Take a look at the following snippet. How can I increase the width of the red container with 10px?
Is there a way to increase the width of an element in CSS, still affecting the parent container? Or do I have to use a pseudo-element placeholder to accomplish this instead?
width:calc(100% + 20px);
Is there a way to increase width of an element by a certain amount, where the width of the element itself is not known until runtime?
You can only reliably do this using padding; however, padding will affect the layout of the element's contents, which may not be what you want. In your example, padding the child element will affect the layout of the text inside it; the content width is never really increased at all.

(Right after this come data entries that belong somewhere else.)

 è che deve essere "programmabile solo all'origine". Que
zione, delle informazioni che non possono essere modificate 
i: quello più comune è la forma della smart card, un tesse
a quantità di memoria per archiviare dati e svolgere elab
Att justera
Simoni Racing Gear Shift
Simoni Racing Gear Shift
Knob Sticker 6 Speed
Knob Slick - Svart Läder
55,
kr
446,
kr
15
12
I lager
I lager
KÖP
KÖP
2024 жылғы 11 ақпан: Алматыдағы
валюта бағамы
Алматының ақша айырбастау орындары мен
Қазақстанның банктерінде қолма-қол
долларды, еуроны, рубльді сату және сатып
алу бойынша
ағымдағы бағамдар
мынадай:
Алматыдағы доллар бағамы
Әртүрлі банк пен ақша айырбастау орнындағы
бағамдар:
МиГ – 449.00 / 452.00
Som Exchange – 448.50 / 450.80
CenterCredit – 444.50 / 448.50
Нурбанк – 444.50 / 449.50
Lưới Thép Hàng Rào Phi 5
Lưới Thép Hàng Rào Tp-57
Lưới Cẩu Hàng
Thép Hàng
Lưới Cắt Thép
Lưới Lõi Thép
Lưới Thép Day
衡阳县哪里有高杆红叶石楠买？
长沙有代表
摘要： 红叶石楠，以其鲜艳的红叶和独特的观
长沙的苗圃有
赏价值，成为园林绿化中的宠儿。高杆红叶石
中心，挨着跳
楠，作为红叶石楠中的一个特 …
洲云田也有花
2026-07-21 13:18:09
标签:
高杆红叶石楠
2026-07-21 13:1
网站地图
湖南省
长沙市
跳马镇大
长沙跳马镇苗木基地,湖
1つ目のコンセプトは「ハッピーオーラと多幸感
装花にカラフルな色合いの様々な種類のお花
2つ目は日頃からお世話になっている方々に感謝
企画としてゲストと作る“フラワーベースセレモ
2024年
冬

You can't change an element's content width by a definite amount when it is not known in advance and depends on external factors such as the amount of content it actually has, which is usually the case with floats, absolutely positioned elements, and inline-blocks. The closest you can get is an auto width, and that only has a meaningful effect on in-flow block boxes — which are none of the above — with respect to their parents, not their children.

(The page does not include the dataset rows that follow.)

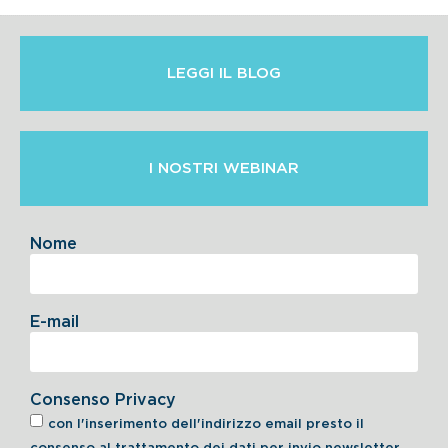
LEGGI IL BLOG
I NOSTRI WEBINAR
Nome
E-mail
Consenso Privacy
con l'inserimento dell'indirizzo email presto il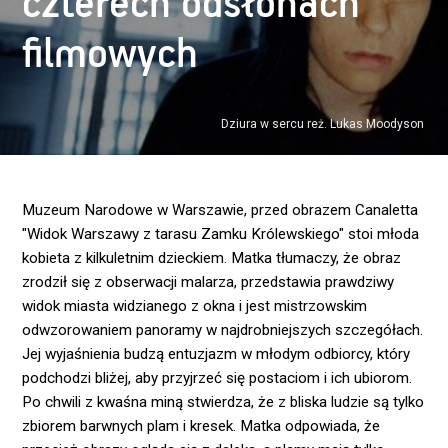
czterech odsłonach
filmowych
Dziura w sercu reż. Lukas Moodyson
Muzeum Narodowe w Warszawie, przed obrazem Canaletta
"Widok Warszawy z tarasu Zamku Królewskiego" stoi młoda
kobieta z kilkuletnim dzieckiem. Matka tłumaczy, że obraz
zrodził się z obserwacji malarza, przedstawia prawdziwy
widok miasta widzianego z okna i jest mistrzowskim
odwzorowaniem panoramy w najdrobniejszych szczegółach.
Jej wyjaśnienia budzą entuzjazm w młodym odbiorcy, który
podchodzi bliżej, aby przyjrzeć się postaciom i ich ubiorom.
Po chwili z kwaśna miną stwierdza, że z bliska ludzie są tylko
zbiorem barwnych plam i kresek. Matka odpowiada, że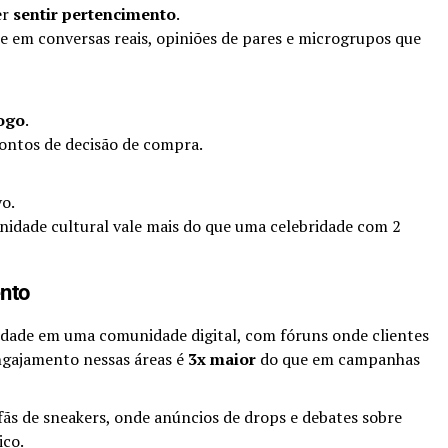
er
sentir pertencimento
.
em conversas reais, opiniões de pares e microgrupos que
ogo
.
ontos de decisão de compra.
vo.
nidade cultural vale mais do que uma celebridade com 2
nto
dade em uma comunidade digital, com fóruns onde clientes
ngajamento nessas áreas é
3x maior
do que em campanhas
fãs de sneakers, onde anúncios de drops e debates sobre
ico.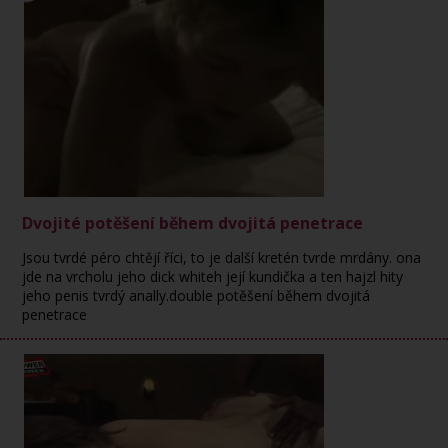
Dvojité potěšení během dvojitá penetrace
Jsou tvrdé péro chtějí říci, to je další kretén tvrde mrdány. ona
jde na vrcholu jeho dick whiteh její kundička a ten hajzl hity
jeho penis tvrdý anally.double potěšení během dvojitá
penetrace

In fact, the behavior that you see with
calc(100% + 20px) is not governed by the spec, although it's as far as browsers generally go without falling into the cyclic dependency trap:
Specifies a percentage width. The percentage is calculated with respect to the width of the generated box's containing block. If the containing block's width depends on this element's width, then the resulting layout is undefined in CSS 2.1.
calc() is CSS3, but the box model hasn't changed much from CSS2.1.)